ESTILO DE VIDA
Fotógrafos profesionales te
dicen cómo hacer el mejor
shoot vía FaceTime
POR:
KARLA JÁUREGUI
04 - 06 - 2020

(What is needed)
Please set down the full listing above, word for word.

(Response)
ESTILO DE VIDA
Fotógrafos profesionales te
dicen cómo hacer el mejor
shoot vía FaceTime
POR:
KARLA JÁUREGUI
04 - 06 - 2020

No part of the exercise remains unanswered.